*WORK INSTRUCTION A*:
In the records, render everything from the line containing "Let's schedule a" down to the line containing "Is there anything" as a JSON list of strings, one string per line, skipping blank lines.

[[ DOCUMENT PASSAGE, beginning ]]

MonetDBLite icon indicating copy to clipboard operation
MonetDBLite copied to clipboard

Parallel column conversion for query results / appends

Open hannes opened this issue 8 years ago • 7 comments

We could probably parallelise dbWriteTable, in particular value conversions. Also on the query side. Because every column is essentially independent. Actually thats a great idea, will probably add this at some point.

importing ten large tables on ten cores is 7x as fast with a monetdb session that allows multiple connections. until monetdblite can compete with multicore imports, monetdb server control code should not be deprecated.

reproducible script below

library(DBI)
library(MonetDBLite)
library(MonetDB.R)

# create ten csv files with 1,000,000 records each
for( j in 1:10 ){
    tf <- tempfile()
    write.csv( mtcars[ rep( 1:32 , 31250 ) , ] , tf , row.names = FALSE )
    assign( paste0( "tf" , j ) , tf )
}



# # # # # monetdblite import of 10,000,000 records
db <- dbConnect( MonetDBLite() )
system.time( {
    for( j in 1:10 ) {
        tablename <- basename( get( paste0( 'tf' , j ) ) )
        dbWriteTable( db , tablename , mtcars[ 0 , ] )
        dbSendUpdate(db, paste0("COPY OFFSET 2 INTO ", tablename, " FROM '", get( paste0( 'tf' , j ) ) , "' using delimiters ',','\\n','\"'  NULL AS ''" ) )
    }
} )




# # # # # external mserver import of 10,000,000 records
batfile <-
    monetdb.server.setup(
                    database.directory = paste0( tempdir() , "/MonetDB" ) ,
                    monetdb.program.path = 
                        ifelse( 
                            .Platform$OS.type == "windows" , 
                            "C:/Program Files/MonetDB/MonetDB5" , 
                            "" 
                        ) ,
                    dbname = "mydb" ,
                    dbport = 50000
    )

dbname <- "mydb"
dbport <- 50000
monetdb.server.start( batfile )
monet.url <- paste0( "monetdb://localhost:" , dbport , "/" , dbname )
mydb <- dbConnect( MonetDB.R() , monet.url , wait = TRUE )
pid <- as.integer( dbGetQuery( mydb , "SELECT value FROM env() WHERE name = 'monet_pid'" )[[1]] )

library(snow)
cl<-makeCluster(10,type="SOCK")

myfun <-
    function( myfile , murl ){

        library(DBI)
        library(MonetDBLite)
        library(MonetDB.R)
        tablename <- basename( myfile ) 
        con <- dbConnect( MonetDB.R() , murl , wait = TRUE )
        dbSendUpdate(con, paste0("COPY OFFSET 2 INTO ", tablename, " FROM '", myfile , "' using delimiters ',','\\n','\"'  NULL AS ''" ) )

        TRUE
    }

system.time({
for( j in 1:10 ) {
    tablename <- basename( get( paste0( 'tf' , j ) ) )
    dbWriteTable( mydb , tablename , mtcars[ 0 , ] )
}
clusterApply(cl,sapply( paste0( 'tf' , 1:10 ) , get ) ,myfun , murl = monet.url) 
})

stopCluster(cl)
monetdb.server.stop( pid )

[[ DOCUMENT PASSAGE, end ]]

*WORK INSTRUCTION B*:
In the MonetDBLite issue, how much faster is importing ten large tables on ten cores with a MonetDB session that allows multiple connections?

[[ THE DATA, beginning ]]

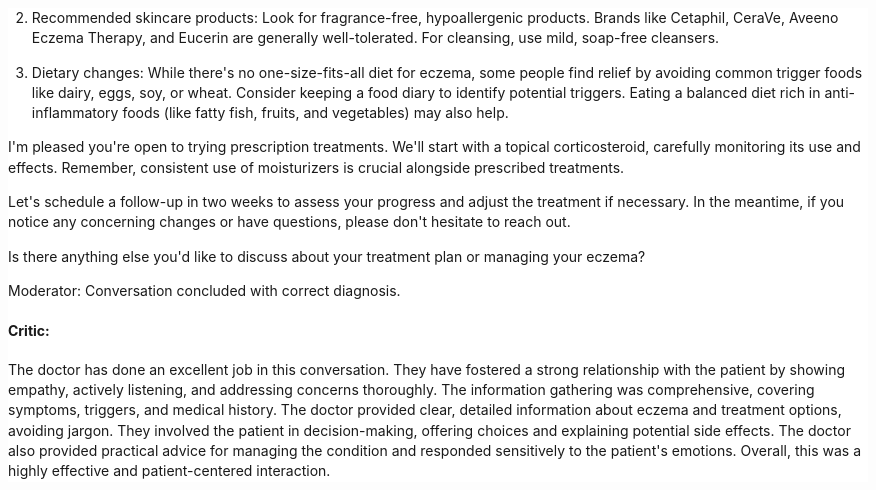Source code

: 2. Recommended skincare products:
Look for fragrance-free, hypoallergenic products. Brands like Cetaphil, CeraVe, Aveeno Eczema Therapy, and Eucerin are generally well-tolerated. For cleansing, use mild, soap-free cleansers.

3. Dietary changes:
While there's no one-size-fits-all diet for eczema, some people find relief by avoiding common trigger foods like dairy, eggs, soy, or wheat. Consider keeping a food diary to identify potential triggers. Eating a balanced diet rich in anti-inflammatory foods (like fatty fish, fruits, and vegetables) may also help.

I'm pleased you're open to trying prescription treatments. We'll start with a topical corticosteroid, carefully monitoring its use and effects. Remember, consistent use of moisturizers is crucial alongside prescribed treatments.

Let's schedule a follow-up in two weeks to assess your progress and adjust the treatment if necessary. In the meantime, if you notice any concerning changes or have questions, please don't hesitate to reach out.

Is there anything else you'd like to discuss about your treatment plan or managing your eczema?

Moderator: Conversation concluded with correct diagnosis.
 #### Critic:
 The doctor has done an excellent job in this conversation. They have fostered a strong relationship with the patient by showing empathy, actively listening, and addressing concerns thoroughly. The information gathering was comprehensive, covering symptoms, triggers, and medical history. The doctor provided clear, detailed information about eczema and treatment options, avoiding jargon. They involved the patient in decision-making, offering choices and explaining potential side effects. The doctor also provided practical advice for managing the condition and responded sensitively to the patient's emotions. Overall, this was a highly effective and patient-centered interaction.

[[ THE DATA, end ]]

*FINAL ANSWER A*:
[
  "Let's schedule a follow-up in two weeks to assess your progress and adjust the treatment if necessary. In the meantime, if you notice any concerning changes or have questions, please don't hesitate to reach out.",
  "Is there anything else you'd like to discuss about your treatment plan or managing your eczema?"
]

*FINAL ANSWER B*:
7x as fast.